BUCHAREST, Feb 19 (Reuters) - The Romanian parliament was expected to approve on Thursday the centre-left government's 2009 budget plan, a key step in its efforts to regain market trust and stop Romania from plunging into a financing crisis.
Putting in place a near freeze in state salaries and a sharp cut in the fiscal deficit target, the budget also sets aside more than 10 billion euros ($12.60 billion) to ease the pain of sharp economic slowdown.
The ruling coalition has a majority of around 70 percent and with little effective opposition to the measures, deputies are expected to pass the bill later in the day.
Prime Minister Emil Boc has called the budget 'relatively austere' and the International Monetary Fund has endorsed it, welcoming planned spending cutbacks and a deficit target of 2 percent of gross domestic product.
But economists say fiscal responsibility, after several years of unrestrained wage growth, may not be enough to correct Romania's external imbalances and ensure it has access to enough cash to plug its vast current account deficit with IMF rescue.

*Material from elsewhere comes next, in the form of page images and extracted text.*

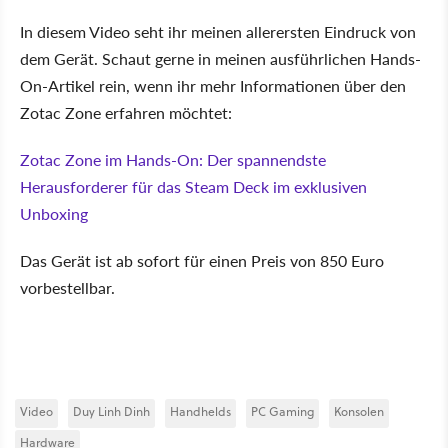
In diesem Video seht ihr meinen allerersten Eindruck von
dem Gerät. Schaut gerne in meinen ausführlichen Hands-
On-Artikel rein, wenn ihr mehr Informationen über den
Zotac Zone erfahren möchtet:
Zotac Zone im Hands-On: Der spannendste
Herausforderer für das Steam Deck im exklusiven
Unboxing
Das Gerät ist ab sofort für einen Preis von 850 Euro
vorbestellbar.
Video
Duy Linh Dinh
Handhelds
PC Gaming
Konsolen
Hardware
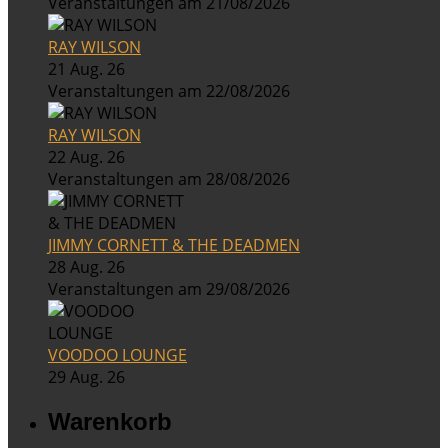
Veranstaltungen am 21/08/2026
RAY WILSON
21 Aug. 26
Veranstaltungen am 22/08/2026
RAY WILSON
22 Aug. 26
Veranstaltungen am 28/08/2026
JIMMY CORNETT & THE DEADMEN
28 Aug. 26
Veranstaltungen am 29/08/2026
VOODOO LOUNGE
29 Aug. 26
Warenkorb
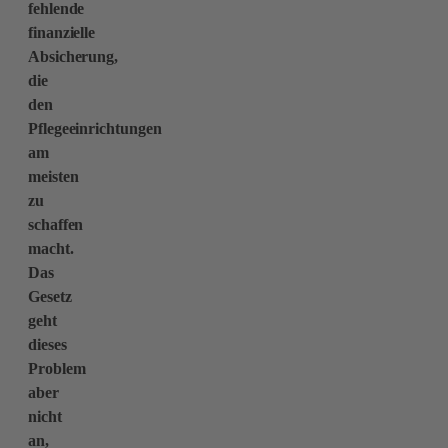
fehlende
finanzielle
Absicherung,
die
den
Pflegeeinrichtungen
am
meisten
zu
schaffen
macht.
Das
Gesetz
geht
dieses
Problem
aber
nicht
an,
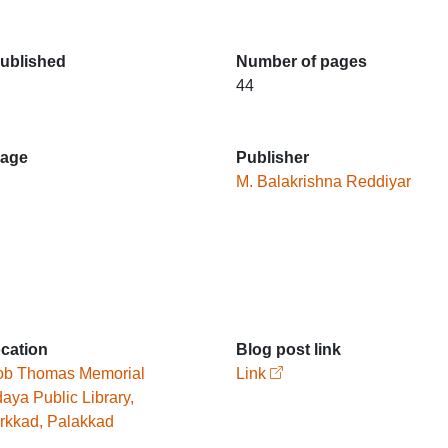
published
Number of pages
44
age
Publisher
M. Balakrishna Reddiyar
ocation
Blog post link
ob Thomas Memorial
Link
aya Public Library,
kkad, Palakkad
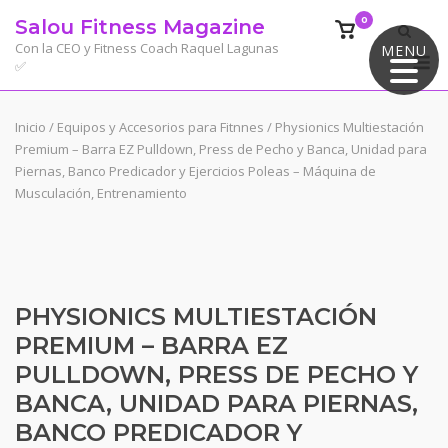
Saltar
0
Salou Fitness Magazine
Ver
al
el
Con la CEO y Fitness Coach Raquel Lagunas
MENU
M
contenido
✅
carrito
de
compra
Inicio
/
Equipos y Accesorios para Fitnnes
/ Physionics Multiestación
Premium – Barra EZ Pulldown, Press de Pecho y Banca, Unidad para
Piernas, Banco Predicador y Ejercicios Poleas – Máquina de
Musculación, Entrenamiento
PHYSIONICS MULTIESTACIÓN
PREMIUM – BARRA EZ
PULLDOWN, PRESS DE PECHO Y
BANCA, UNIDAD PARA PIERNAS,
BANCO PREDICADOR Y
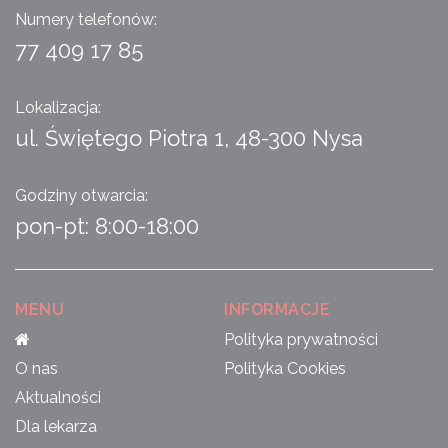
Numery telefonów:
77 409 17 85
Lokalizacja:
ul. Świętego Piotra 1, 48-300 Nysa
Godziny otwarcia:
pon-pt: 8:00-18:00
MENU
INFORMACJE
Polityka prywatności
O nas
Polityka Cookies
Aktualności
Dla lekarza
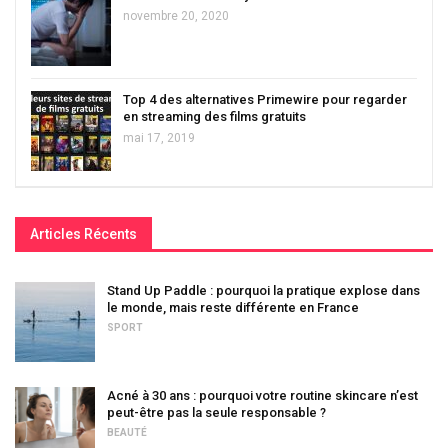
novembre 20, 2020
Top 4 des alternatives Primewire pour regarder
en streaming des films gratuits
mai 17, 2019
Articles Récents
Stand Up Paddle : pourquoi la pratique explose dans
le monde, mais reste différente en France
SPORT
Acné à 30 ans : pourquoi votre routine skincare n’est
peut-être pas la seule responsable ?
BEAUTÉ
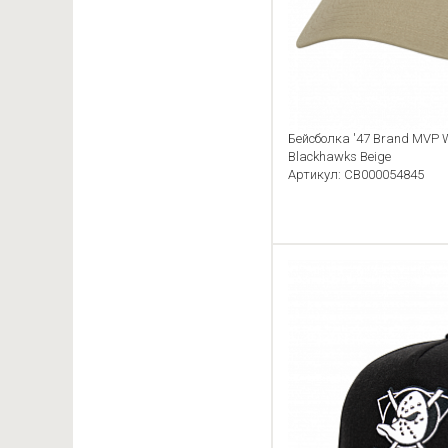
Бейсболка '47 Brand MVP 
Blackhawks Beige
Артикул: CB000054845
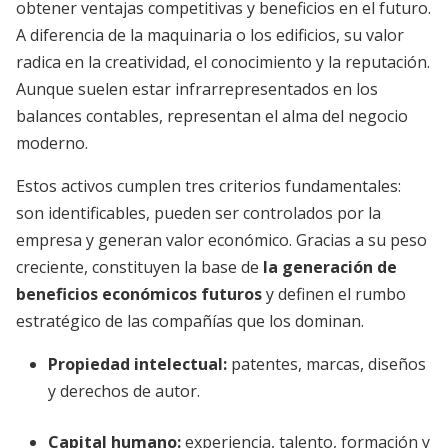
obtener ventajas competitivas y beneficios en el futuro.
A diferencia de la maquinaria o los edificios, su valor
radica en la creatividad, el conocimiento y la reputación.
Aunque suelen estar infrarrepresentados en los
balances contables, representan el alma del negocio
moderno.
Estos activos cumplen tres criterios fundamentales:
son identificables, pueden ser controlados por la
empresa y generan valor económico. Gracias a su peso
creciente, constituyen la base de
la generación de
beneficios económicos futuros
y definen el rumbo
estratégico de las compañías que los dominan.
Propiedad intelectual:
patentes, marcas, diseños
y derechos de autor.
Capital humano:
experiencia, talento, formación y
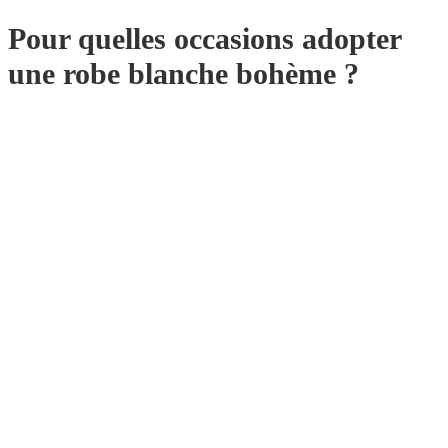
Pour quelles occasions adopter
une robe blanche bohème ?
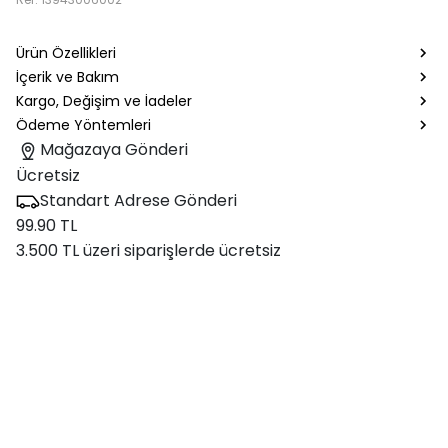
Ürün Özellikleri
İçerik ve Bakım
Kargo, Değişim ve İadeler
Ödeme Yöntemleri
Mağazaya Gönderi
Ücretsiz
Standart Adrese Gönderi
99.90 TL
3.500 TL üzeri siparişlerde ücretsiz
Trendleri kendi imzasıyla yeniden
yorumlayan adL, güçlü siluetler ve ikonik
detaylarla modern kadının stiline yön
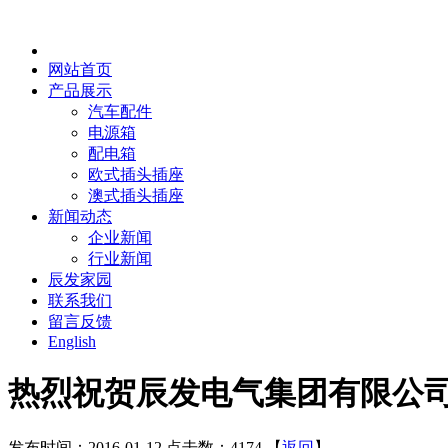
网站首页
产品展示
汽车配件
电源箱
配电箱
欧式插头插座
澳式插头插座
新闻动态
企业新闻
行业新闻
辰发家园
联系我们
留言反馈
English
热烈祝贺辰发电气集团有限公司
发布时间：2016-01-12 点击数：4174 【
返回
】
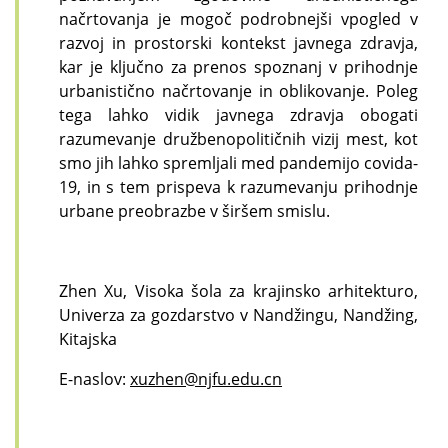
načrtovanja je mogoč podrobnejši vpogled v
razvoj in prostorski kontekst javnega zdravja,
kar je ključno za prenos spoznanj v prihodnje
urbanistično načrtovanje in oblikovanje. Poleg
tega lahko vidik javnega zdravja obogati
razumevanje družbenopolitičnih vizij mest, kot
smo jih lahko spremljali med pandemijo covida-
19, in s tem prispeva k razumevanju prihodnje
urbane preobrazbe v širšem smislu.
Zhen Xu, Visoka šola za krajinsko arhitekturo,
Univerza za gozdarstvo v Nandžingu, Nandžing,
Kitajska
E-naslov:
xuzhen@njfu.edu.cn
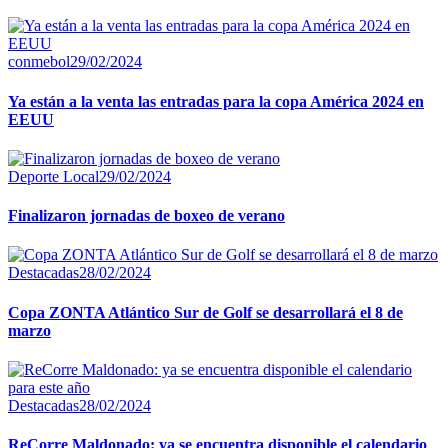
conmebol
29/02/2024
Ya están a la venta las entradas para la copa América 2024 en
EEUU
Deporte Local
29/02/2024
Finalizaron jornadas de boxeo de verano
Destacadas
28/02/2024
Copa ZONTA Atlántico Sur de Golf se desarrollará el 8 de
marzo
Destacadas
28/02/2024
ReCorre Maldonado: ya se encuentra disponible el calendario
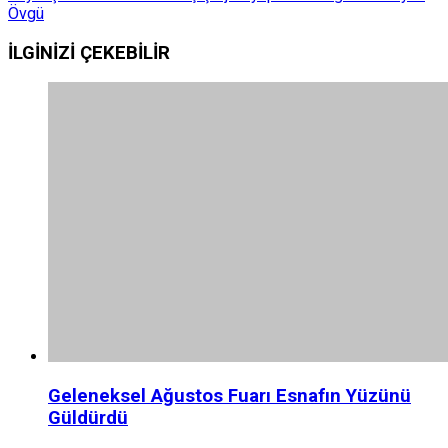
Övgü
İLGİNİZİ
ÇEKEBİLİR
Geleneksel Ağustos Fuarı Esnafın Yüzünü
Güldürdü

At the same time, there is little money left to stimulate the economy enough to prevent job losses and insulate the new EU member from the economic fire engulfing eastern Europe.
Speaking to parliament at the start of budget debates, Boc underlined the dilemma faced by his government, in place since December.
'This is a budget to fight the crisis,' Boc said.
'But is fair with Romanians' future ... The crisis cannot be used as a pretext to forget those with small pensions and salaries.'
HELP MAY BE WANTED
After the budget is passed, Boc's government is expected to decide whether to seek loan help from the IMF to replenish its dwindling finances, hit by a slowdown in foreign investment and demand and drying up credit lines from Romania's mostly foreign-owned banks.
Bucharest has already held preliminary talks with the European Commission on a possible multi-billion euro aid package.
'Our goal after the budget is approved, hopefully today, is to define the financing needs to cover the public and current account deficits,' Finance Minister Gheorghe Pogea told Reuters.
Seen now by many economists as one of Europe's most vulnerable economies, Romania went from the EU's fastest growing state last year to the only member with 'junk' debt status.
This was driven largely by fast growth in private sector loans to finance rampant consumption in recent years and an expansive fiscal policy that rating agencies said gave insufficient protection to the overheated economy.
Unemployment has risen to almost 5 percent from last year's decade-low of 3.7 percent, while industrial output has shrunk at a double-digit pace in recent months.